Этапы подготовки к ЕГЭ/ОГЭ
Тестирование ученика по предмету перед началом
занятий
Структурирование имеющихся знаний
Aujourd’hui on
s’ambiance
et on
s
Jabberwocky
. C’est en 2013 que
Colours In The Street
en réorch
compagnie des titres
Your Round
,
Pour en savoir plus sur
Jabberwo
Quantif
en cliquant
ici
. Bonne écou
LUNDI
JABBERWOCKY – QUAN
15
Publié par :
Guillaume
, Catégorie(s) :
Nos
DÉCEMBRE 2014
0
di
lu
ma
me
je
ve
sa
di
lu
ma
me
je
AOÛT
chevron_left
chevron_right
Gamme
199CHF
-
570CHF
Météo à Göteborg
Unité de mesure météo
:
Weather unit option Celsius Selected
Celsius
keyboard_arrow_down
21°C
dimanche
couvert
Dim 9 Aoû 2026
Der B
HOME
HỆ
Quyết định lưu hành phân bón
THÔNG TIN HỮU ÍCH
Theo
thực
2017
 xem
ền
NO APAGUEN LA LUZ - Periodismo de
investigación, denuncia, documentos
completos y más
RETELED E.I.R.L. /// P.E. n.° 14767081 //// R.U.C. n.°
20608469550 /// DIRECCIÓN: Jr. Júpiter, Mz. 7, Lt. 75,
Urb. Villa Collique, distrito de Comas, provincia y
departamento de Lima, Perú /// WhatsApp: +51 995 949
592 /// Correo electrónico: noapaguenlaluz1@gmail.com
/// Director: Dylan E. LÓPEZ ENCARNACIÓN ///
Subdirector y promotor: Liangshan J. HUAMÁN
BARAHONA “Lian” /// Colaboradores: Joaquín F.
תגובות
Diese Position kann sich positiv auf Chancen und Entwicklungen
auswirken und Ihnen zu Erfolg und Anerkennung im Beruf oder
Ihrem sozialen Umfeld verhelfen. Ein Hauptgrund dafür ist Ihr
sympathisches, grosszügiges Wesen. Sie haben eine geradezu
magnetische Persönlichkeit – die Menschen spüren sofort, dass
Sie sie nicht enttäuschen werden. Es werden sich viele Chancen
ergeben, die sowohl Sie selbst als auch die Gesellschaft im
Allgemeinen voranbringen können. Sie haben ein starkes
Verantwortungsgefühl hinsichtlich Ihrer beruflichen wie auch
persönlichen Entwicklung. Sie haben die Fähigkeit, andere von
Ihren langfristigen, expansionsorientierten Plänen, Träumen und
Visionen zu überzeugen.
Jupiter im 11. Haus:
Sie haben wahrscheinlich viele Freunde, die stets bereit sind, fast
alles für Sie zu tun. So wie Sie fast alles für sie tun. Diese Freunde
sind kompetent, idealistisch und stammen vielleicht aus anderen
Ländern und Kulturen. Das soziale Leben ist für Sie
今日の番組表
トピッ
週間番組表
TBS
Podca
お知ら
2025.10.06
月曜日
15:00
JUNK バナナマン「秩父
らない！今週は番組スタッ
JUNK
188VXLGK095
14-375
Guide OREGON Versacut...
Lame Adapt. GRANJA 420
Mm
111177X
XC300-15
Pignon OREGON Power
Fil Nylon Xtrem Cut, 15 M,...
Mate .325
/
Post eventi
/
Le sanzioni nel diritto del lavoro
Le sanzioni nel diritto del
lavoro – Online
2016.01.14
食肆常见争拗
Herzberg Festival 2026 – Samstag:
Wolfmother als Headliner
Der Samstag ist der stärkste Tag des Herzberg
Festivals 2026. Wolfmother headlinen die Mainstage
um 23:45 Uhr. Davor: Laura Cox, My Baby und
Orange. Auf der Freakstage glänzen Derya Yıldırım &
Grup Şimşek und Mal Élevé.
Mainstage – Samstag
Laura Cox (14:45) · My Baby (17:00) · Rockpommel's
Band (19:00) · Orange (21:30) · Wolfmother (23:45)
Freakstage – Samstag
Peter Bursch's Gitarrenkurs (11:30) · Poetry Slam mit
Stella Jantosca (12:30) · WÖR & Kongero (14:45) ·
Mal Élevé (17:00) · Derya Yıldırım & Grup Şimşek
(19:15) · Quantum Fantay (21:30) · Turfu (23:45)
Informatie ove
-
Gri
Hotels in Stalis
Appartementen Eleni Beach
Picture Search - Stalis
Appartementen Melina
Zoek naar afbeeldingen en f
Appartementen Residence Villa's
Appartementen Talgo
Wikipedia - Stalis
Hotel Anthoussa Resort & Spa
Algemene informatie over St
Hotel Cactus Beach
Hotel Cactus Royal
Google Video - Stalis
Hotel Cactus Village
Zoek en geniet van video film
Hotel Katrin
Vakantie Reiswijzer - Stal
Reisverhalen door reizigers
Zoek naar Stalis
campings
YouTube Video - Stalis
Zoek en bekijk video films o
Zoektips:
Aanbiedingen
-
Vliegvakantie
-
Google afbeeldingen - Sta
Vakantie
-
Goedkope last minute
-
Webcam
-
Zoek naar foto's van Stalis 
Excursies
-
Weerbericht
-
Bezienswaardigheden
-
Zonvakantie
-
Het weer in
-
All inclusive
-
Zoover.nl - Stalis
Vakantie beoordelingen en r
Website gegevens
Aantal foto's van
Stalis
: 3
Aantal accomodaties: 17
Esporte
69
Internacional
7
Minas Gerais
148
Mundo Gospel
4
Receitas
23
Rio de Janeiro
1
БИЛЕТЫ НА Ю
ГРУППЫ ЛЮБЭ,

◆ EXERCISE AIM:
Find every line in the records that uses the string "naar", then copy it.

◆ ANSWER FOR THE TASK:
Zoek naar afbeeldingen en f
Zoek naar Stalis
Zoek naar foto's van Stalis 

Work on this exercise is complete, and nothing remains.